Book name- LIGHT AND THREAD
Author- Han Kang
Published by- Hamish Hamilton, Price- Rs 799
The book opens with Han Kang’s 2024 Nobel lecture, “Light and Thread”, the kernel around which this eponymous, luminous volume is strung. In it, Kang asks questions that stitch themselves into the reader’s mind: “Why is the world so violent and painful? And yet how can the world be this called human?”
The questions posed are at once a philosophical pinprick and a golden filament, conjuring a juxtaposition of paradoxes painted in shades of grief and wonder, absence and presence, disenchantment and delight.
Kang’s vignettes of rumination on whether the living can “save the dead” or the “present help the past” are perhaps coloured by a distinctly Derridean idiom, gesturing toward what Jacques Derrida termed “hauntology”. It is coded into the very fabric of the present, constantly interpolated into the living moment, always already in the process of self-effacement, albeit riddled with the imprints of what once was.
What follows is a body of work that grows on the readers with its incorrigible plurality. The essays constitute the most conceptually expansive dimension of the book while the poems that follow adopt a more elliptical mode and are enveloped in an uncanny affect, reminiscent of the Freudian unheimlich. As Kang puts it, “When I write, I use my body. I use all the sensory details of seeing, of listening, of smelling, of tasting... I try to infuse those vivid descriptions that I feel as a mortal being with blood coursing through her body into my sentences.” The proliferation of personal reflections peppered with poetry, photographs and diary entries is almost epistolary in form with an undertone of stream-of-consciousness interiority. Running over 160 pages, the writing style is distinctly limpid and engaging, reflecting Kang’s signature literary sensibility and finesse. The pages slip through the fingers. They are, at once, ekphrastic and, at times, delightfully disparate, pre-empting any temptation to settle into the comfort of certainty. They leave the reader perpetually hoodwinked by their subtle sleights of perception entrenched in inebriated perambulation. The words appear dipped in muted grief and smouldering outrage, strung together with the thread of contemplation and put up to dry against the light of consciousness.
The precarity of existence is foregrounded in the snippets of diary entries penned with utmost candour. They ooze with a melancholic punctum that lances the reader’s apprehension vis-à-vis the chiaroscuro of lived experience. An air of malaise is dominant in the structuring of sentences and the placement of words. But the lilting lyricality does not belie the jarring rawness beneath.
Kang situates the particularities of South Korean history within the larger currents of world literature. She candidly reflects on the influences shaping her writing process, cursorily tracing how Human Acts, Greek Lessons and The Vegetarian map onto intimate landscapes of vulnerability and endurance; the stories — (re)turning, looping, circling, sometimes stuttering between private consciousness and the public horrors of history — refract the broader sweeping arc of atrocity, most searingly of the egregious Gwangju Uprising.

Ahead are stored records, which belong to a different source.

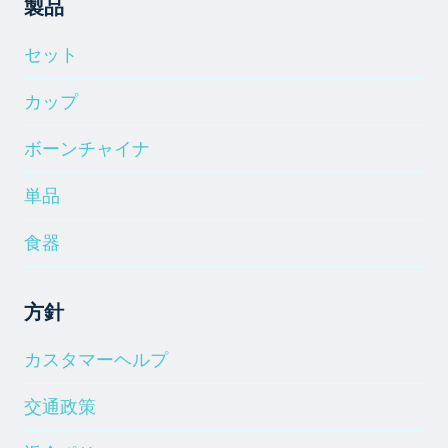
製品
セット
カップ
ボーンチャイナ
単品
食器
方針
カスタマーヘルプ
交通政策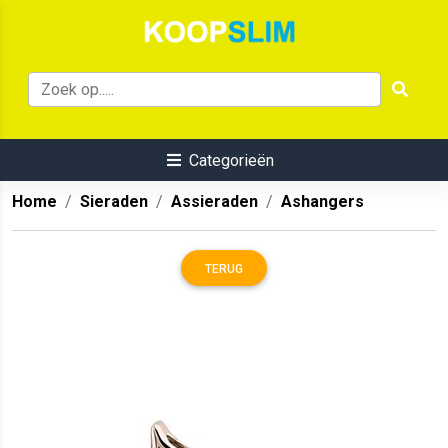
Categorieën
Home
Sieraden
Assieraden
Ashangers
TERUG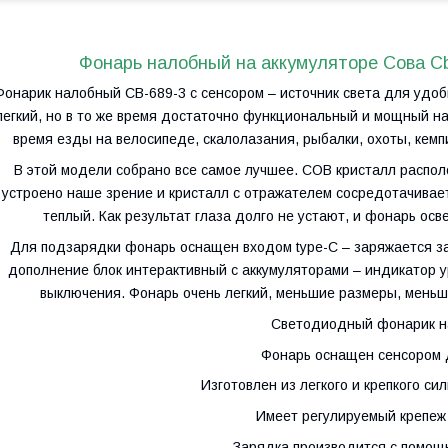
Фонарь налобный на аккумуляторе Сова Cb
Фонарик налобный CB-689-3 с сенсором – источник света для удо
легкий, но в то же время достаточно функциональный и мощный 
время езды на велосипеде, скалолазания, рыбалки, охоты, кемп
В этой модели собрано все самое лучшее. COB кристалл располо
устроено наше зрение и кристалл с отражателем сосредотачивае
теплый. Как результат глаза долго не устают, и фонарь осв
Для подзарядки фонарь оснащен входом type-C – заряжается з
дополнение блок интерактивный с аккумуляторами – индикатор ур
выключения. Фонарь очень легкий, меньшие размеры, меньш
Светодиодный фонарик на
Фонарь оснащен сенсором
Изготовлен из легкого и крепкого сил
Имеет регулируемый крепеж 
Зарядка производится с помощ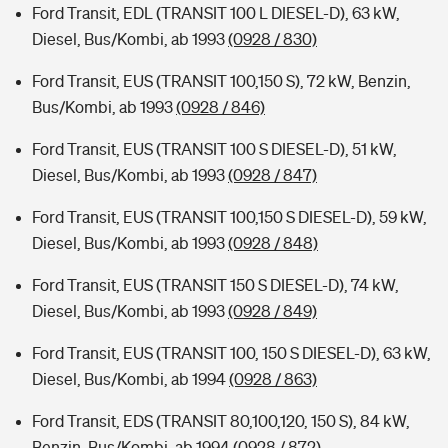
Ford Transit, EDL (TRANSIT 100 L DIESEL-D), 63 kW,
Diesel, Bus/Kombi, ab 1993
(0928 / 830)
Ford Transit, EUS (TRANSIT 100,150 S), 72 kW, Benzin,
Bus/Kombi, ab 1993
(0928 / 846)
Ford Transit, EUS (TRANSIT 100 S DIESEL-D), 51 kW,
Diesel, Bus/Kombi, ab 1993
(0928 / 847)
Ford Transit, EUS (TRANSIT 100,150 S DIESEL-D), 59 kW,
Diesel, Bus/Kombi, ab 1993
(0928 / 848)
Ford Transit, EUS (TRANSIT 150 S DIESEL-D), 74 kW,
Diesel, Bus/Kombi, ab 1993
(0928 / 849)
Ford Transit, EUS (TRANSIT 100, 150 S DIESEL-D), 63 kW,
Diesel, Bus/Kombi, ab 1994
(0928 / 863)
Ford Transit, EDS (TRANSIT 80,100,120, 150 S), 84 kW,
Benzin, Bus/Kombi, ab 1994
(0928 / 872)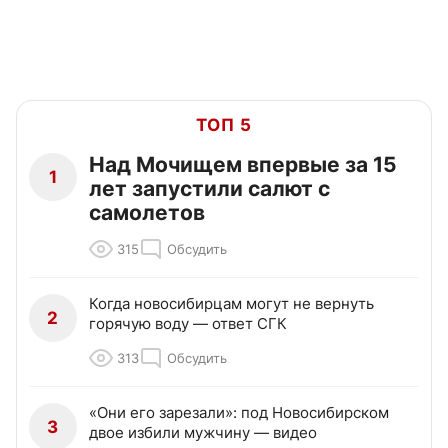
ТОП 5
Над Мочищем впервые за 15
1
лет запустили салют с
самолетов
315
Обсудить
Когда новосибирцам могут не вернуть
2
горячую воду — ответ СГК
313
Обсудить
«Они его зарезали»: под Новосибирском
3
двое избили мужчину — видео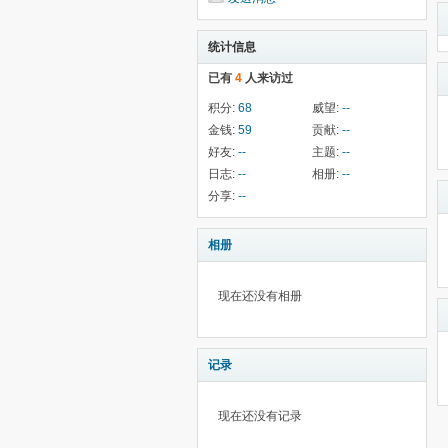
统计信息
已有
4
人来访过
积分:
68
威望:
--
金钱:
59
贡献:
--
好友:
--
主题:
--
日志:
--
相册:
--
分享:
--
相册
现在还没有相册
记录
现在还没有记录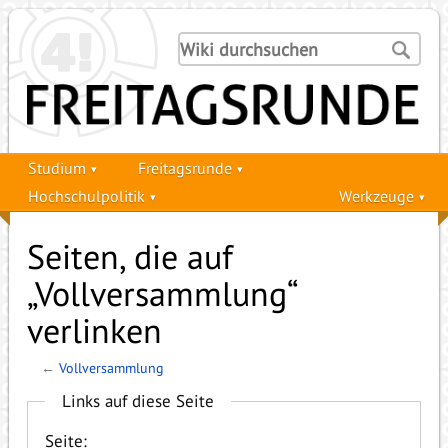
Studium
Freitagsrunde
Hochschulpolitik
Werkzeuge
Seiten, die auf
„Vollversammlung“
verlinken
←
Vollversammlung
Links auf diese Seite
Seite: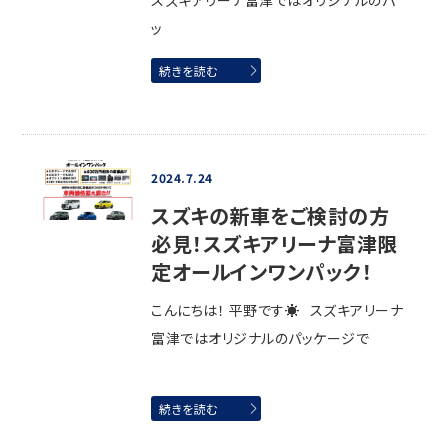
スズキアリーナ富津ではオリジナルのパ
ッ
続きを読む
2024.7.24
スズキの新車をご検討の方
必見！スズキアリーナ富津限
定オールインワンパック！
こんにちは！ 平野です☀ スズキアリーナ
富津ではオリジナルのパッケージで
続きを読む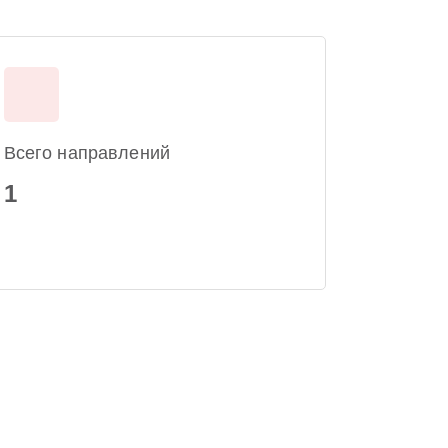
Всего направлений
1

At a time when most writers shy away from addressing the political rhetoric of the past and deliberately distance themselves from incendiary events, Kang chose to pivot from a “radiant, life-affirming novel” she had been working on and, instead, wrote Human Acts, a novel that boldly confronts historical trauma and the human cost of political violence head-on.
In the final section, “North-Facing Garden”, the book finds its apogee. Amid myriad green maple, viburnum, magnolia and a host of other plants, Kang’s careful tending creates a world sans artifice, where sound, scent and sight coalesce, giving rise to an embodied poetics, wherein life flourishes and perhaps finds its fullest expression in stillness. Kang writes, “I never really knew what sunlight was, before I had this garden.” The descriptions are so vividly rendered that the rustle of leaves seems to breathe through the pages per se. Sensory verisimilitude and somatic mimesis are thus conjured up in their truest forms.
The translation of Light and Thread by e. yaewon, Paige Aniyah Morris and Mary West merits special recognition, for it squarely brings the work’s essence to light.
The book closes with a heartbeat in the Epilogue, proffering, “Where is love? It is inside my thump-thumping beating chest. What is love? It is the gold thread connecting between our hearts.” In these final lines, Kang moulds love into a leitmotif, stitching up all ends into a fair resolution, albeit underpinned by a sense of confessional denouement. Apropos of this culmination, in her work, love teeters on a defamiliarised precipice, where signifier and signified collide only to splinter, leaving meaning suspended in the void. Open this book to step into a room of one’s own and follow the ‘gold thread’ into a mind where words stitch the wounds of the world.